IDC Forecasts Strong Growth in Mobile Workforce

In just three years, mobile workers will account for more than one-third of the global workforce.

In just three years, mobile workers will account for more than one-third (37.2 percent) of the global workforce. That's 1.3 billion mobile workers.

This is according to market watcher International Data Corp. (IDC), which recently revised its workforce mobility forecast, projecting huge increases in the emerging and/or rapidly developing economies of the Asia-Pacific region.

Over the same period, IDC forecasts, the growth in workforce mobility in the Americas will actually slow, owing chiefly to high unemployment and a sluggish economic recovery. In at least one locale (Japan), it will actually decline.

IDC's Worldwide Mobile Worker Population, 2011-2015 report paints a picture of a global workforce that's marching inexorably toward mobility. "Despite recent market turmoil, mobility continues to be a critical part of the global workforce and we expect to see healthy growth in the number of mobile workers,' said Stacy Crook, senior research analyst for IDC's Mobile Enterprise Research program, in a statement. "Our forecast shows that the worldwide mobile worker population will increase from just over 1 billion in 2010 to more than 1.3 billion by 2015."

To put it into perspective, the population of the earth eclipsed the 7 billion mark on October 31, 2011, according to the United Nations. By 2015, then, between 17 and 18 percent of the world's total population will consist of mobile workers.

Inexorably Mobile

IDC divides the mobile workforce into three categories: office-based mobile workers, non-office-based mobile field workers, and home-based mobile workers.

There's a huge amount of variety in all three categories, however: office-based mobile-types, for example, can include professionals who are away from their primary workplace 20 percent or more of the time; workers who are mobile less than 20 percent of a work-month, or (at the extreme end) work remotely only a few times a year); or non-travelers who are "mobile" in an exclusively in-office or on-campus context. From an IT (support) standpoint, mobility can involve everything from completely unplugged road warriors to occasionally itinerant desk jockeys.

Using these terms, some workforces are already highly mobilized.

As of 2010, for example, fully three-quarters (75 percent) of the North American workforce had been mobilized. (According to IDC, this tally stood at 72.2 percent in 2008.) Between 2010 and 2015, IDC expects the number of mobile workers in the Americas -- including mobile workers in Central and South America -- to increase by 16 percent, from 182.5 million to 212.1 million.

That's small compared with the Asia Pacific region, which already boasted 601.7 million mobile workers in 2010. IDC expects that tally to increase by 237 million (or 39 percent) by 2015, when it will approach 839 million. "Much of this is due to the sheer size of the population in China and India, combined with strong economic expansion in both countries," the IDC release indicates.
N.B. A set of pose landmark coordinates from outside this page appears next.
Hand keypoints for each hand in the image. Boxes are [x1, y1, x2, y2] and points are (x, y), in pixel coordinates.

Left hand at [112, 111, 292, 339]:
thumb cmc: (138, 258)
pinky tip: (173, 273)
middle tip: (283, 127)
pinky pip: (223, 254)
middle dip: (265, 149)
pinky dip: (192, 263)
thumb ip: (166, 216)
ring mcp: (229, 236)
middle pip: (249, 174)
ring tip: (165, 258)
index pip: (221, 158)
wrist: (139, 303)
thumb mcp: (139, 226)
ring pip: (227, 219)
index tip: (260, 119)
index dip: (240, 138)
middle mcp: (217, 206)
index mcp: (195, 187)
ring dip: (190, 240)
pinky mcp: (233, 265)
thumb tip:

IDC expects mobility to post huge gains in Europe, the Middle East, and Africa (EMEA), too, growing from 186.2 million mobile workers in 2010 to 244.6 million in 2015. That's good for a compound annual growth rate of 5.6 percent and an overall increase of almost one-third (31.3 percent).

Owing to population trends, not all countries or locales will post net increases in the number of mobile workers. In Japan, for example, IDC projects that the number of mobile workers will decrease between 2010 and 2015 at a CAGR of 0.2 percent. On the other hand, the penetration of mobility (as a percentage of Japan's overall workforce) will increase over the same period.